ARE YOU READY TO TEACH?

ARE YOU READY TO TEACH?
(This article originally appeared in the Harp Column as an opinion piece in the Soundingboard forum.)
By Carl Swanson


      Derek Bell, in an interview with the Harp Column last year, made a snide but telling remark about the type of harp instruction that too frequently passes for teaching in the United States. In it he said; “I’m not like the average Californian that spits out three tunes and the next thing you find, he’s harp professor in the town. I couldn’t inflict that bluff on the public.” The quote may overstate the case, (and also unfairly limit the blame to Californians), but there is definitely some truth there.

     The question here is: Are you really, REALLY, ready to teach? Do you have a clear idea of what teaching the harp involves? And do you have standards and systems at your disposal that will serve the student who wants to make real progress in classical repertoire? Let’s define the job.

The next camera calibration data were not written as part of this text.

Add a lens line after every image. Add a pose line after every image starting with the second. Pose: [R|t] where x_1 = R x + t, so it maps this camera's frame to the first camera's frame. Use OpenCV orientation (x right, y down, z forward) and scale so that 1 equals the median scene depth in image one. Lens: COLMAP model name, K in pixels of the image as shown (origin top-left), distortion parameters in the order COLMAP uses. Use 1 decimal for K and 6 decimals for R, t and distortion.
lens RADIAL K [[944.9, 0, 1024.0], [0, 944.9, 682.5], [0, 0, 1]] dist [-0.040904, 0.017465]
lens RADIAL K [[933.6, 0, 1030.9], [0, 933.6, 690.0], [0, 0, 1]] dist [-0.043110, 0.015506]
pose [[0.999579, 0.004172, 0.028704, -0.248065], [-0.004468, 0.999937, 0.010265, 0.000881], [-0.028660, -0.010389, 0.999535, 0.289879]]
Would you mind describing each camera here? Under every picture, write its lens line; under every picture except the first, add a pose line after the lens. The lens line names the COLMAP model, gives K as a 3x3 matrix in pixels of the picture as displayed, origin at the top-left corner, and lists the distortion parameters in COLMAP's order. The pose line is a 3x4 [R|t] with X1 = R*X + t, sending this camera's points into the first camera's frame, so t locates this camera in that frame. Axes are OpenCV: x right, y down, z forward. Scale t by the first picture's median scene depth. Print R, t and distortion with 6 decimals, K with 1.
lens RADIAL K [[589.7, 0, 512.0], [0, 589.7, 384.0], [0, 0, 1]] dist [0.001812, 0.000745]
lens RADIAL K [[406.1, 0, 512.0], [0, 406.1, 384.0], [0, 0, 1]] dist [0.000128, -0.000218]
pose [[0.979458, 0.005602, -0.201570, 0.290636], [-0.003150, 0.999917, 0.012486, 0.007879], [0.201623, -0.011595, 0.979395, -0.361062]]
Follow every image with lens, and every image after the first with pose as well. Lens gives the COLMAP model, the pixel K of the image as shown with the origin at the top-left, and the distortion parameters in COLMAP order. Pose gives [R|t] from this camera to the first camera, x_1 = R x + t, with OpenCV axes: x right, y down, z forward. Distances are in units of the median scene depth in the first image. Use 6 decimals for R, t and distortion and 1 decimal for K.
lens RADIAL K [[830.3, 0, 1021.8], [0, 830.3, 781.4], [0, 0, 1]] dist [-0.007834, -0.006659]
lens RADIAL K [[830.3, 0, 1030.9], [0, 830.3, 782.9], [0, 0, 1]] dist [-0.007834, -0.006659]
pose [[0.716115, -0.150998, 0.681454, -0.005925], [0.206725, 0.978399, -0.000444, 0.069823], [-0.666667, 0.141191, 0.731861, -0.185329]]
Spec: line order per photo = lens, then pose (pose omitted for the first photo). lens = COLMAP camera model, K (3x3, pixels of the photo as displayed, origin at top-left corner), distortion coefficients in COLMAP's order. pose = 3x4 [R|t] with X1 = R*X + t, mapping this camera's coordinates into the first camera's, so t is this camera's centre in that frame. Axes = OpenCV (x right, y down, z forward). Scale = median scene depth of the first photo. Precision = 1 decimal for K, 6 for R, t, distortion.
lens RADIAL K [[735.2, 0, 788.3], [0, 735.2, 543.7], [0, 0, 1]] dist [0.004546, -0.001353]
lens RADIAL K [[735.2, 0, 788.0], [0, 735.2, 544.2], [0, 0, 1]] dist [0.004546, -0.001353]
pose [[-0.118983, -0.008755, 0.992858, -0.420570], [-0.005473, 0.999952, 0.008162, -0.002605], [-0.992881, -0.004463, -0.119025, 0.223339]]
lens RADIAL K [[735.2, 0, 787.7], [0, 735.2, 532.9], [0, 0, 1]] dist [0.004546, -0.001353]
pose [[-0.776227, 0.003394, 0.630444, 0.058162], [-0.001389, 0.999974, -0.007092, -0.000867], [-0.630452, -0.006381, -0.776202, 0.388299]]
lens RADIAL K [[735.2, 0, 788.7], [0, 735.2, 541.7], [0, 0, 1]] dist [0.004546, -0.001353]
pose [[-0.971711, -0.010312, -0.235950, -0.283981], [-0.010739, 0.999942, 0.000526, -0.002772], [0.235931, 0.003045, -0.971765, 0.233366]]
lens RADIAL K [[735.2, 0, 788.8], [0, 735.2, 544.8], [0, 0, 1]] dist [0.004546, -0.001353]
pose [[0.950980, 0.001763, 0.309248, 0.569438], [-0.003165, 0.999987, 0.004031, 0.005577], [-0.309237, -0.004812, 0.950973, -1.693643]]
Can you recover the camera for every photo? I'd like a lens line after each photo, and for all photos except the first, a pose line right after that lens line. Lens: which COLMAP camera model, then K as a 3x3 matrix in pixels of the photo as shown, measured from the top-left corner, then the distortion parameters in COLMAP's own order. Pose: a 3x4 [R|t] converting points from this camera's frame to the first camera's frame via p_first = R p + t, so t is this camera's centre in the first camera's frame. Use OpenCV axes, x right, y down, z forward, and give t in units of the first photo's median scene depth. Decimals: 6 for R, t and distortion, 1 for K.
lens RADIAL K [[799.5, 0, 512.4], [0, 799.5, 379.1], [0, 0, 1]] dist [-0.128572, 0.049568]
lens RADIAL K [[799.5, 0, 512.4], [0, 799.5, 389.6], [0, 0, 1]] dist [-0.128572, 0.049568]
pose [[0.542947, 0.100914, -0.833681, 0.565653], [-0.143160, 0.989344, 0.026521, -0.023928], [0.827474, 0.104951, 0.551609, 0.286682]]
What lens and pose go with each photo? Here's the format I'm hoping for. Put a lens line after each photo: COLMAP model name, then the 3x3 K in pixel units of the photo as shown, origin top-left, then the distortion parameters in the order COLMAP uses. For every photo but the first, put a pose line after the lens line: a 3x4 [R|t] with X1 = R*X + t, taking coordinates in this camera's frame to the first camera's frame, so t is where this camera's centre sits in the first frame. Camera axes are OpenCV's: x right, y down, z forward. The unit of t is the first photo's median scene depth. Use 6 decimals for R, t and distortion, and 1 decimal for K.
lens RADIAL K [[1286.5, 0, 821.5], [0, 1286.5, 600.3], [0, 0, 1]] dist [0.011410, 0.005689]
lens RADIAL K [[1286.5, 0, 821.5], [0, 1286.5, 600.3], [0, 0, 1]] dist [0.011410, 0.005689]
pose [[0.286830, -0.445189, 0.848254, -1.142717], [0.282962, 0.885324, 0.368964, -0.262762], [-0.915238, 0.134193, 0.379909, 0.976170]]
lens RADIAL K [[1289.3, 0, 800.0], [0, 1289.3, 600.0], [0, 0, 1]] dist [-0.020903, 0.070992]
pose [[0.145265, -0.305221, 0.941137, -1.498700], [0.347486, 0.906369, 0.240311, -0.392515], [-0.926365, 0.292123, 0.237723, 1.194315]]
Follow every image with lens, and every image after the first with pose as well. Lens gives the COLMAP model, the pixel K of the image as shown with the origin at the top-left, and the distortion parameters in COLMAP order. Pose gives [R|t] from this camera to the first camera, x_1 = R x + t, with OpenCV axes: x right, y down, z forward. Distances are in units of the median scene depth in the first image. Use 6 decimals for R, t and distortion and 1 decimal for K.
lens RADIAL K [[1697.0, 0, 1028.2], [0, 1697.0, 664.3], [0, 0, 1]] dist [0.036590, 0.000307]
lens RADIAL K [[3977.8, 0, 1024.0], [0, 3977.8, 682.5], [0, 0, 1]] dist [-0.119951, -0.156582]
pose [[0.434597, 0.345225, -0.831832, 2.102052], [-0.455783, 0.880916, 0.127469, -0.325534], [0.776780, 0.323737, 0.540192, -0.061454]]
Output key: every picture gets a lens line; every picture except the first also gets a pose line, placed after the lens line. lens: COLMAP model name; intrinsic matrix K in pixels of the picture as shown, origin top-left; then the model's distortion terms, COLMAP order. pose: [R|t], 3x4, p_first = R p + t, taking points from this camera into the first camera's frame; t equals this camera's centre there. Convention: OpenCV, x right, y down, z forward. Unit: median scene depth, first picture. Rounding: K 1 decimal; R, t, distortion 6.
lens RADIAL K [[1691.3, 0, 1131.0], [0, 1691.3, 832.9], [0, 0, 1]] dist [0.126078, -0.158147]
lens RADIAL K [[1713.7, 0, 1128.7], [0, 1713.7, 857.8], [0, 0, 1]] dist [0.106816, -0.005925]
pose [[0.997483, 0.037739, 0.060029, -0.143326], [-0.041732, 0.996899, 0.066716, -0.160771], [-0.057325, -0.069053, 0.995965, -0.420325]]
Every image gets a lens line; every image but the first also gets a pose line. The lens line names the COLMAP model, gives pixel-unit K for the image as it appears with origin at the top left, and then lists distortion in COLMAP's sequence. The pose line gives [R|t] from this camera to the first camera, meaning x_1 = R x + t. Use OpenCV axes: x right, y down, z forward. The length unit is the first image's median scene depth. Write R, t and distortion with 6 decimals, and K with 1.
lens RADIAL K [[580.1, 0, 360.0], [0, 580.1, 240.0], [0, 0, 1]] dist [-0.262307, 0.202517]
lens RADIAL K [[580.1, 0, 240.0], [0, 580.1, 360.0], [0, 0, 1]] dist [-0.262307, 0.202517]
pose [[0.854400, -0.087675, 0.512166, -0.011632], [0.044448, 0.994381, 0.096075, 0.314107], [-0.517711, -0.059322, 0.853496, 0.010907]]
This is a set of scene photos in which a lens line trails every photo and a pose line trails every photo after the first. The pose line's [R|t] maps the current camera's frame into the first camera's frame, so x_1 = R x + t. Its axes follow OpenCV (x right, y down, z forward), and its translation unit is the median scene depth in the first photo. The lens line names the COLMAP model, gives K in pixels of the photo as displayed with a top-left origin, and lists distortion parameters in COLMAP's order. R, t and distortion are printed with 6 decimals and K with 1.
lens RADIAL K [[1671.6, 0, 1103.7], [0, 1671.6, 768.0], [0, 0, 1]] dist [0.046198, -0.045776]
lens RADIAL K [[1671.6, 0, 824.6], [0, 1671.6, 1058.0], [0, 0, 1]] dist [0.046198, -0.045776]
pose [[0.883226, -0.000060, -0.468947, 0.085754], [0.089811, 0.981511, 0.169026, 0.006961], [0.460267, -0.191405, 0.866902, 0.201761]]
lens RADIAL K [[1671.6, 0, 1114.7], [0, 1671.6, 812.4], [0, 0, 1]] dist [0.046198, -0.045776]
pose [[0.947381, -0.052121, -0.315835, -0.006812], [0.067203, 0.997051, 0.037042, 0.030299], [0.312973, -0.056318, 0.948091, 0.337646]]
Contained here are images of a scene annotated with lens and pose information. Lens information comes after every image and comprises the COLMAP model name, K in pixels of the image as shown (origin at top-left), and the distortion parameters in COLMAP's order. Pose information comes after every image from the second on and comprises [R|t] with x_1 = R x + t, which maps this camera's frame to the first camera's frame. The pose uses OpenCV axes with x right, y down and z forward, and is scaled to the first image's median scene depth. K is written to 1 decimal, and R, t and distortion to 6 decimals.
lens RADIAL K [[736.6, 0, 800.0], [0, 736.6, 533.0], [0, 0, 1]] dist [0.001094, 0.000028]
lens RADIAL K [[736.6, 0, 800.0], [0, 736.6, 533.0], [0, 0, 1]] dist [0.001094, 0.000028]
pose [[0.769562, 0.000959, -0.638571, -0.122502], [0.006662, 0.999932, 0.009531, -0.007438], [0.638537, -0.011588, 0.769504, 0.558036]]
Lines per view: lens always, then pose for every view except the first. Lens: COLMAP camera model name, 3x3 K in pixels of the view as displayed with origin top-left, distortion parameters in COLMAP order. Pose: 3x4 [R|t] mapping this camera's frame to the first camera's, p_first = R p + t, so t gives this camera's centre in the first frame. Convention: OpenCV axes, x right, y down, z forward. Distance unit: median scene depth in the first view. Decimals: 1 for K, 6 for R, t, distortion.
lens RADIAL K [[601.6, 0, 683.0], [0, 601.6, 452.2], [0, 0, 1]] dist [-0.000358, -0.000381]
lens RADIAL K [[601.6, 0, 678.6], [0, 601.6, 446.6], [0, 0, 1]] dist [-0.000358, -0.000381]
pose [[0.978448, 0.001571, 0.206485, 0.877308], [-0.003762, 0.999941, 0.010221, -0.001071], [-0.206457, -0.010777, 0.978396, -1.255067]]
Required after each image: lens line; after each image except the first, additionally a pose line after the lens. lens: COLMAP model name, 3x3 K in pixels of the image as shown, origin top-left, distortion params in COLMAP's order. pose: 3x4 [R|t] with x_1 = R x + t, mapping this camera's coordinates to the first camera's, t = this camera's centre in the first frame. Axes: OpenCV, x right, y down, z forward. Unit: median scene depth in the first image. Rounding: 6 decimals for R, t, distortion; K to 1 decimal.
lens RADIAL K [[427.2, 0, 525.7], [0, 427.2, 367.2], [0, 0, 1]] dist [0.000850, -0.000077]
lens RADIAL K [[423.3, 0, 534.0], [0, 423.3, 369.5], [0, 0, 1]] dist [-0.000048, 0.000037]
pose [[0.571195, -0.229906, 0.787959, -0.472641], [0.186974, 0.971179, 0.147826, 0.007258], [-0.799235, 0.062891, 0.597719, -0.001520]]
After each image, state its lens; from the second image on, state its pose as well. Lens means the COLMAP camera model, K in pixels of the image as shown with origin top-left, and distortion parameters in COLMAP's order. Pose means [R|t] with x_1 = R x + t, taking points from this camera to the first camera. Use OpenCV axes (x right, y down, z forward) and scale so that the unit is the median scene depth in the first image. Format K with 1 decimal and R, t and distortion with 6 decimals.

      Assuming your prospective student is a rank beginner, you will have two separate skills to teach him: 1) How to read music, and 2) How to play the harp.

      The first involves far more than simply being able to read lines and spaces. You will have to teach him to identify chord and rhythmic patterns, and to see and understand everything on the page-dynamic markings, tempo changes, etc. The faster and more accurately your student reads, the faster he will advance on the instrument.

      The second- teaching him to play the harp- has to be subdivided into two areas. These are: 1) teaching technique, and 2) teaching repertoire. These two aspects of harp playing have to be dealt with individually. Without solid technical work, addressed separately from repertoire, your student will struggle with every piece he plays, and his musical expression will be severely limited.

     Do you know what technique is? It has nothing to do with hand or arm position, but is instead the mechanical skill that permits the student to play any note, at any speed, at any volume on the instrument. Do you know how to achieve this goal in a systematic way? And what is your means of doing it? If your method of advancing technique is to give your student harder and harder pieces, the result, I promise, will be that which is described in the previous paragraph.

      The greatest harpists of this century- Renie, Grandjany, Laskine, Jamet, Zabelata, Tournier, Salzedo-all were trained under a system that made rigorous use of études and exercises. If you don’t understand the value of these important tools in advancing technique, and don’t know, as a teacher, how to use them, you shouldn’t be teaching serious students.

      Your student will have to be taught a wide variety of practice techniques if he is to advance. If your answer to every problem is to practice loud and slow for example, then your student is in big trouble. Practicing loud and slow will teach one thing, and one thing only, and that is; how to play loud and slow. If your student is having trouble learning a piece, and your advice is that it just needs more work, then one or more of the following is true: your student is not practicing enough or is practicing incorrectly, the piece is too difficult, or you have failed to teach the student how to learn the piece; the last two reasons indicating that you, the teacher, have screwed up.

      You should be the one to set the standards for lesson preparation, not your student. You should assign specific pages to be learned for the following lesson, and those pages, one week later, should be memorized. You obviously will have to teach your student how to do this.

      You should have specific expectations of a finished piece. Are you more impressed with your student’s effort than with the quality of the finished piece? If your attitude is “Well, next year he’ll play it that much better,”- then again, you have failed your student by assigning something that is too difficult or by not teaching him how to learn it. A serious student should be able to learn and memorize a minimum of two pages of music a week, and when the piece is finished(a 12 page piece for example, ÷ 2 pages a week = 6 weeks), the piece should be ready to record.

      You should be knowledgeable about different styles and composers. A repertoire that consists primarily of one composer is severely limiting.

      Lastly, you should encourage your student to listen to other harpists, including harpists from some other methodology than your own. You should encourage him to attend harp meetings, concerts, conferences, masterclasses, and competitions, just to hear what other people are doing.

      You may feel that the standards listed in this article are too difficult for most of your students, and you are right. But if you are able to teach at this level for the student who wants it, you can always back off for the others. However, if your only and best standard is geared to that lower level, as it frequently is today, then it is impossible to teach a higher standard for the student who needs it. Unfortunately, many teachers are using a lower standard exclusively, even at the college level.
Whatever level you teach, you are teaching the student’s brain, not his fingers!